Dataset records
==*==

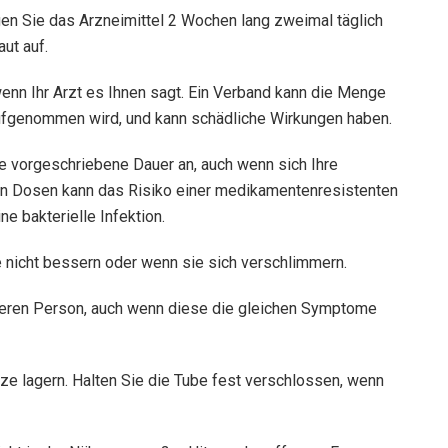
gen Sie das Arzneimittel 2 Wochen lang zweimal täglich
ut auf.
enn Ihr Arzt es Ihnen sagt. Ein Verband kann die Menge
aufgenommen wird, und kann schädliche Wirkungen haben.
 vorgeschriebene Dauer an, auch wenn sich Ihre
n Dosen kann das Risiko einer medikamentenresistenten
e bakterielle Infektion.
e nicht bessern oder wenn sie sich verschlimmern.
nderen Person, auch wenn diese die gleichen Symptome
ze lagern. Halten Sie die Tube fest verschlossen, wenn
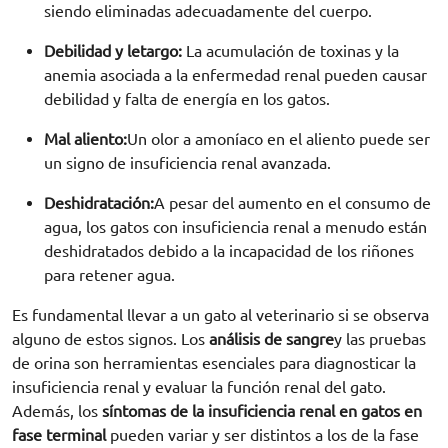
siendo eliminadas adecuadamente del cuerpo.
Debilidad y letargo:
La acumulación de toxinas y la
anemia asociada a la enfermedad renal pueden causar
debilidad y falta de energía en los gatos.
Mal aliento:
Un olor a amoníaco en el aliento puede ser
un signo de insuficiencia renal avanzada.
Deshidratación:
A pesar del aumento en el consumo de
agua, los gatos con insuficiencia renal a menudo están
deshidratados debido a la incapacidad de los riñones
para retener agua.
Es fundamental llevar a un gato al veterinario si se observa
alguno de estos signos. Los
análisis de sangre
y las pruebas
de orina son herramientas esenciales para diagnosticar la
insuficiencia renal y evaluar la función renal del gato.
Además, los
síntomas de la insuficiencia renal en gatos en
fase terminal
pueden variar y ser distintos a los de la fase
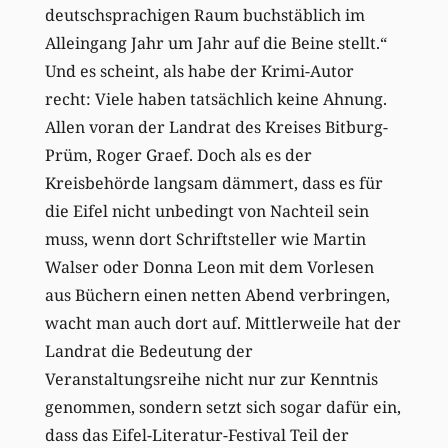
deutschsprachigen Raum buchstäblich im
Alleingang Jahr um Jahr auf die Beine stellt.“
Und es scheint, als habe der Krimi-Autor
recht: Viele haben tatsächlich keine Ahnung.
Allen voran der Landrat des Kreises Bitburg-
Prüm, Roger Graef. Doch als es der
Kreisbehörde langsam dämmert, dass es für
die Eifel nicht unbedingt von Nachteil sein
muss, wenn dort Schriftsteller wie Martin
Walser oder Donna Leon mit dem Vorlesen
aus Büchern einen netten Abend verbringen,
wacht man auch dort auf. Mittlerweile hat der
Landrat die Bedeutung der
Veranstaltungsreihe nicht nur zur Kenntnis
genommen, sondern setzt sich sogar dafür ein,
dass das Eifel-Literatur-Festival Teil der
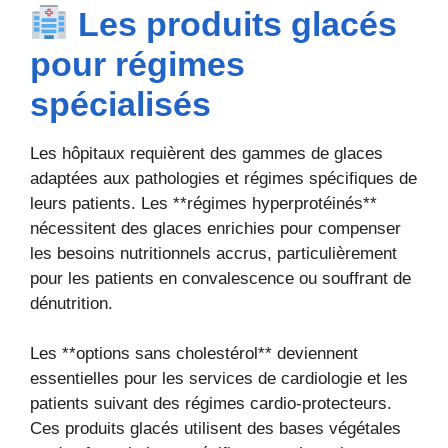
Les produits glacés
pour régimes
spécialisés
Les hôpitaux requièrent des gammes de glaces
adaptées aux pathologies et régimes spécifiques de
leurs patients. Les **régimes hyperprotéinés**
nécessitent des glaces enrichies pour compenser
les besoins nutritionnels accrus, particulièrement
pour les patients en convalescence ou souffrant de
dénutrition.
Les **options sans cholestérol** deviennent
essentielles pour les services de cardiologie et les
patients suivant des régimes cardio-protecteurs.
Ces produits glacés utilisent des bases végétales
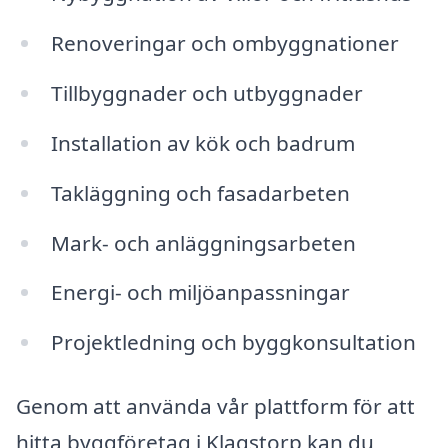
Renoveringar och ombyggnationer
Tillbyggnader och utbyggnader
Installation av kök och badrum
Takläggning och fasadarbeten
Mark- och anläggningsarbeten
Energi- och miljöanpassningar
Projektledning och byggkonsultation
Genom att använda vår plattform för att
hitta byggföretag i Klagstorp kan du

==*==

• What is expected: Could you restate word for word the lines above, from the one that contains "Alleingang Jahr um" through the one that contains "Landrat die Bedeutung der", and no others?

• Task result:
Alleingang Jahr um Jahr auf die Beine stellt.“
Und es scheint, als habe der Krimi-Autor
recht: Viele haben tatsächlich keine Ahnung.
Allen voran der Landrat des Kreises Bitburg-
Prüm, Roger Graef. Doch als es der
Kreisbehörde langsam dämmert, dass es für
die Eifel nicht unbedingt von Nachteil sein
muss, wenn dort Schriftsteller wie Martin
Walser oder Donna Leon mit dem Vorlesen
aus Büchern einen netten Abend verbringen,
wacht man auch dort auf. Mittlerweile hat der
Landrat die Bedeutung der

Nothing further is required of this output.